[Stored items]
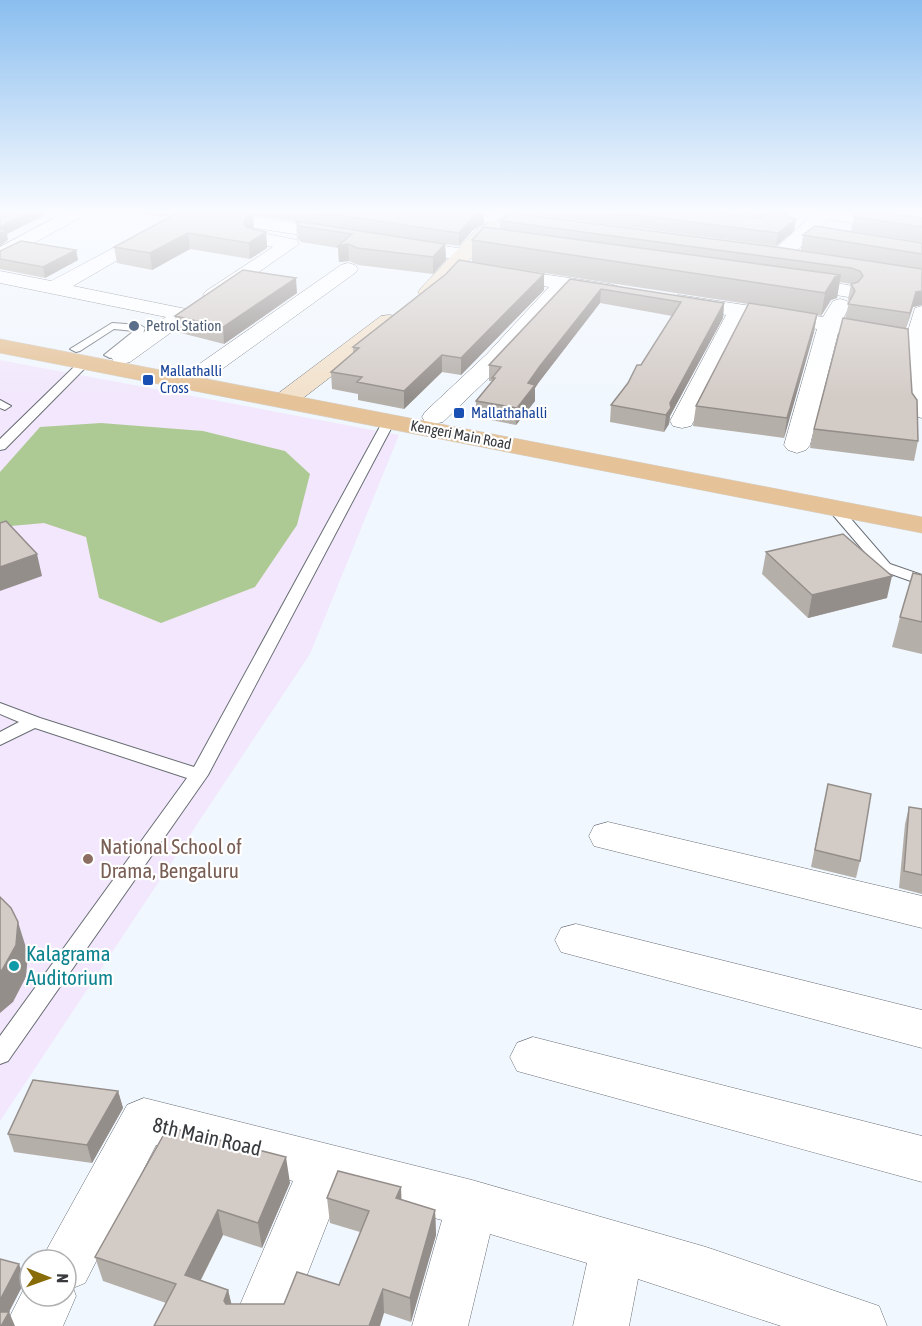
<svg xmlns="http://www.w3.org/2000/svg" width="922" height="1326" viewBox="0 0 922 1326" font-family="'Asap Condensed',sans-serif">
<style>
.industrial{fill:#f2e7fc}
.forest{fill:#aeca94}
.lines{fill:none;stroke-linecap:round;stroke-linejoin:round}
.lane-casing{stroke:#696e74;stroke-width:2}
.street-casing{stroke:#696e74;stroke-width:1}
.secondary-casing{stroke:#696e74;stroke-width:1}
.primary-casing{stroke:#d3d4d4;stroke-width:1}
.lane{fill:#fff;fill-rule:evenodd}
.street{fill:#fff;fill-rule:evenodd}
.secondary{fill:#f2e1cb;fill-rule:evenodd}
.primary{fill:#e5c297;fill-rule:evenodd}
.wall{fill:#b5afaa}
.shaded-wall{fill:#948e8b}
.building{fill:#d3cbc6;stroke:#948e8b;stroke-width:1.5}
.service-dot{fill:#5c6f8a;stroke:#fff;stroke-width:2}
.transit-dot{fill:#1a4fb4;stroke:#fff;stroke-width:2}
.education-dot{fill:#8d6e63;stroke:#fff;stroke-width:2}
.culture-dot{fill:#0f9aa8;stroke:#fff;stroke-width:2}
.labels{text-anchor:middle;stroke-width:4.5;stroke-linejoin:round;paint-order:stroke}
.far-service-label{font-size:15px;fill:#4e5e75;stroke:#fff;text-anchor:start}
.far-transit-label{font-size:15px;fill:#164399;stroke:#fff;text-anchor:start}
.far-street-label{font-size:15px;fill:#383a3d;stroke:#fff}
.near-education-label{font-size:21px;fill:#785e54;stroke:#fff;text-anchor:start}
.near-culture-label{font-size:21px;fill:#0d838f;stroke:#fff;text-anchor:start}
.near-street-label{font-size:21px;fill:#383a3d;stroke:#fff}
</style>
<rect width="100%" height="100%" fill="#f1f7fe"/>
<path class="industrial" d="M0,360L399,435L310,654L0,1121Z"/>
<path class="forest" d="M101,423L203,431L285,451L310,474L297,525L255,587L161,623L99,598L86,537L44,523L0,527V472L40,427Z"/>
<g class="lines">
<defs>
<path id="lane" d="M112,323L140,325L145,328L142,336L114,357L110,358L104,355L134,331L114,329L80,351L76,352L70,349Z
M84,360L90,363L88,365L5,449L0,450V439L80,361Z
M0,400L11,406L5,410L0,408Z
M389,417L395,421L208,775L8,1061L0,1064V1036L187,778L35,728L0,745V732L19,722L0,714V703L40,718L194,767L383,421Z
M834,504L839,505L890,564L922,575V585L880,570L827,508Z"/>
<path id="street" d="M65,212H87L84,216L0,261V247Z
M204,212H220L340,229L347,231L349,235L347,239L340,241L210,221L204,220L201,216Z
M442,212H490L542,220L548,221L551,225L548,229L542,230L451,217L445,216Z
M808,212H853L922,223V233L827,219L814,235L796,251L824,256L827,260L824,264L817,266L774,258L771,254L774,250L811,216Z
M153,227L159,228L162,232L159,236L73,286L191,310L195,314L191,318L130,362L122,364L114,362L111,357L114,352L166,317L0,283V271L51,281Z
M257,232L297,240L299,244L220,299H206L203,295L206,291L273,247L250,242L248,238L250,234Z
M400,239L464,249L471,251L474,255L471,259L464,261L393,249L391,245L393,241Z
M348,263L355,265L358,269L355,273L211,377L203,379L195,377L191,372L195,367L341,265Z
M501,268L610,284L617,286L620,290L617,294L610,296L569,290L503,364L443,422L434,424L425,422L422,417L425,412L487,354L549,287L494,278L491,274L494,270Z
M795,277L848,285L855,287L858,291L855,295L848,297L788,287L785,283L788,279Z
M679,295L823,317L833,301L840,299L847,301L850,305L842,321L908,331L915,308L922,306V418L913,416L910,411L906,344L838,333L810,445L806,450L797,453L788,450L784,445L817,329L746,318L694,421L691,426L682,428L673,426L670,421L726,315L672,305L669,301L672,297Z
M608,822L922,896V928L594,846L589,836L594,826Z
M576,924L922,1010V1048L561,952L555,940L561,928Z
M533,1037L922,1136V1182L517,1071L510,1057L517,1043Z
M144,1098L472,1180L706,1247L879,1306L887,1326H781L638,1279L629,1326H573L587,1263L490,1234L468,1326H412L442,1220L339,1193L287,1326H231L293,1181L156,1145L85,1283L73,1288L76,1296L63,1326H5L30,1277V1296H66V1260H41L127,1105Z"/>
<path id="secondary" d="M508,212H530L489,239L435,296H421L418,292L421,288L475,231Z
M389,315L397,316L400,321L397,326L294,405L285,407L276,405L273,400L276,395L381,316Z"/>
<path id="primary" d="M0,339L922,517V533L0,353Z"/>
</defs>
<use href="#lane" class="lane-casing"/>
<use href="#street" class="street-casing"/>
<use href="#secondary" class="secondary-casing"/>
<use href="#primary" class="primary-casing"/>
<use href="#lane" class="lane"/>
<use href="#street" class="street"/>
<use href="#secondary" class="secondary"/>
<use href="#primary" class="primary"/>
</g>
<path class="wall" d="M130,212H171L162,217Z
M179,212L266,232L267,248L250,259L190,249L152,270L117,263L114,247Z
M243,212H484V224L473,230L459,246L445,244L446,260L433,274L358,265L349,261L339,262L338,248L301,242L297,238L296,221L243,214Z
M531,212H711L755,218L760,217L728,212H784L791,218L796,219L794,231L776,246L530,214Z
M854,217L922,218V242L851,231Z
M500,221L922,269V305L913,307L906,328L912,393L918,441L914,461L810,448L814,429L845,319L849,302L848,299L851,284H852L839,282L837,298L831,300L821,316L817,315L814,332L784,438L693,426L696,406L748,304L472,262V240L500,229Z
M803,235L922,243V269L801,250Z
M76,250L78,260L45,278L0,269V270V251Z
M570,279L724,303L723,318L670,416L669,424L664,432L610,422L611,405L641,365L672,316L600,303L539,382L535,388V401L516,425L476,417V401L492,382V381H489V365Z
M544,290L461,375L442,372L404,409L358,400V394L332,389L331,372L353,353V347Z
M297,293L224,344L177,332L175,316Z
M766,552L887,598L808,618L762,574Z
M922,575V654L892,647L900,617Z
M824,801L860,861L856,878L811,867Z
M909,807L922,809V894L899,888L905,824Z
M118,1091L123,1108L92,1163L14,1152L8,1134Z
M290,1183L262,1248L223,1235L201,1280L228,1290L231,1304H284L339,1285L360,1232L330,1223L327,1198L401,1187V1199L435,1210L436,1235L411,1322L384,1313L166,1303L103,1281L95,1257Z
M30,1268V1288L26,1277Z"/>
<path class="shaded-wall" d="M30,212H51L7,234L8,240L0,246V227Z
M162,212H171L162,217Z
M482,212H484V224L473,230L459,246V233L473,217Z
M253,215L254,231L248,233L244,223L246,217Z
M796,219L794,231L776,246L778,233Z
M266,232L267,248L250,259L249,243Z
M188,233L190,249L152,270L150,253Z
M348,244L349,261L339,262L338,246Z
M445,244L446,260L433,274V257Z
M76,250L78,260L45,278L43,267Z
M544,274V290L461,375V358Z
M841,275L837,298L831,300L821,316L825,293L835,277Z
M296,278L297,293L224,344L223,327Z
M601,289L600,303L539,382L535,388V401L516,425L517,408L528,383L540,366Z
M922,291V305L913,307L906,328L910,313L916,292Z
M724,303L723,318L670,416L669,424L664,432L666,415L670,403Z
M817,314L814,332L784,438L787,418Z
M442,355V372L404,409V391Z
M37,554L42,576L0,591V567Z
M892,576L887,598L808,618L812,595Z
M18,922L28,954L26,977L13,1002L0,1013V971Z
M118,1091L123,1108L92,1163L87,1145Z
M286,1157L290,1183L262,1248L258,1223Z
M401,1187L402,1212L396,1198Z
M218,1210L223,1235L191,1299L185,1275Z
M435,1210L436,1235L411,1322L410,1298Z
M19,1264L25,1281L9,1312L15,1326H1L0,1318V1300Z
M383,1289L384,1313L380,1326H369Z
M228,1290L234,1314L224,1301Z"/>
<path class="building" d="M0,212H30L0,227Z
M179,212H231L253,215L246,217L244,223L246,227L266,232L249,243L188,233L150,253L114,247Z
M315,212H482L473,217L459,233Z
M611,212H711L755,218L764,216L766,212H784L791,218L796,219L778,233Z
M857,212H879L922,218V227L854,217Z
M511,213L783,248L922,269V291L916,292L910,313L848,304L855,291L851,284L858,282L863,276L860,271L851,268L500,221Z
M296,221L445,244L433,257L357,248L348,244L338,246L352,234L299,226Z
M815,226L922,243V254L803,235Z
M484,227L841,275L835,277L825,293L472,240Z
M0,229L6,230L0,234Z
M21,241L76,250L43,267L0,259V251Z
M459,260L544,274L461,358L442,355L404,391L357,382L362,377L331,372L359,348L353,347L446,274Z
M243,270L296,278L223,327L175,316Z
M570,279L724,303L670,403L671,408L666,415L611,405L628,383L637,365H641L681,302L601,289L540,366L528,383L535,385L517,408L476,401L495,378H492L501,367L489,365Z
M749,303L817,314L787,418L696,406Z
M843,318L908,329L912,393L917,400L918,441L814,429Z
M6,521L37,554L0,567V523Z
M843,534L892,576L812,595L766,552Z
M913,573L922,575V622L900,617Z
M828,784L871,794L860,861L815,850Z
M909,807L922,809V875L904,871Z
M0,897L11,908L18,922L16,945L2,970L0,971Z
M33,1080L118,1091L87,1145L8,1134Z
M168,1127L286,1157L258,1223L218,1210L185,1275L228,1290L224,1301L226,1304H284L297,1272L339,1285L369,1211L327,1198L338,1171L401,1187L396,1198L435,1210L410,1298L383,1289L369,1326H154L176,1284L95,1257Z
M0,1259L19,1264L0,1300Z
M26,1266L30,1268V1272L28,1277H26Z
M0,1312H9L1,1326H0Z"/>
<linearGradient id="sky" x2="0" y2="1"><stop stop-color="#8abeef"/><stop offset="0.53" stop-color="#f9fbff"/><stop offset="1" stop-color="#f9fbff" stop-opacity="0"/></linearGradient>
<rect width="922" height="398" fill="url(#sky)"/>
<circle class="service-dot" cx="134" cy="326" r="6"/>
<g class="transit-dot">
<rect x="142" y="374" width="12" height="12" rx="3"/>
<rect x="453" y="407" width="12" height="12" rx="3"/>
</g>
<circle class="education-dot" cx="88" cy="859" r="6"/>
<circle class="culture-dot" cx="14" cy="966" r="6"/>
<g class="labels">
<g class="far-service-label">
<text x="146" y="331">Petrol Station</text>
</g>
<g class="far-transit-label">
<text x="160" y="376">Mallathalli<tspan x="160" dy="17">Cross</tspan></text>
<text x="471" y="418">Mallathahalli</text>
</g>
<g class="far-street-label">
<text transform="translate(461 435) rotate(11)" y="5">Kengeri Main Road</text>
</g>
<g class="near-education-label">
<text x="100" y="854">National School of<tspan x="100" dy="24">Drama, Bengaluru</tspan></text>
</g>
<g class="near-culture-label">
<text x="26" y="961">Kalagrama<tspan x="26" dy="24">Auditorium</tspan></text>
</g>
<g class="near-street-label">
<text transform="translate(207 1137) rotate(13)" y="7">8th Main Road</text>
</g>
</g>
<g transform="translate(48 1278) rotate(91)"><circle r="28" fill="#ffffff" stroke="#afb0b1" stroke-width="1.5"/>
<path d="M0-4.5L10 22L0 15L-10 22Z" fill="#896c0a"/>
<text y="-9" font-size="16" font-weight="bold" text-anchor="middle" fill="#383a3d">N</text>
</g>
</svg>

### [Problem details]
A single number is the answer: the count of lines above that include the string "lane".

### [Expected answer]
5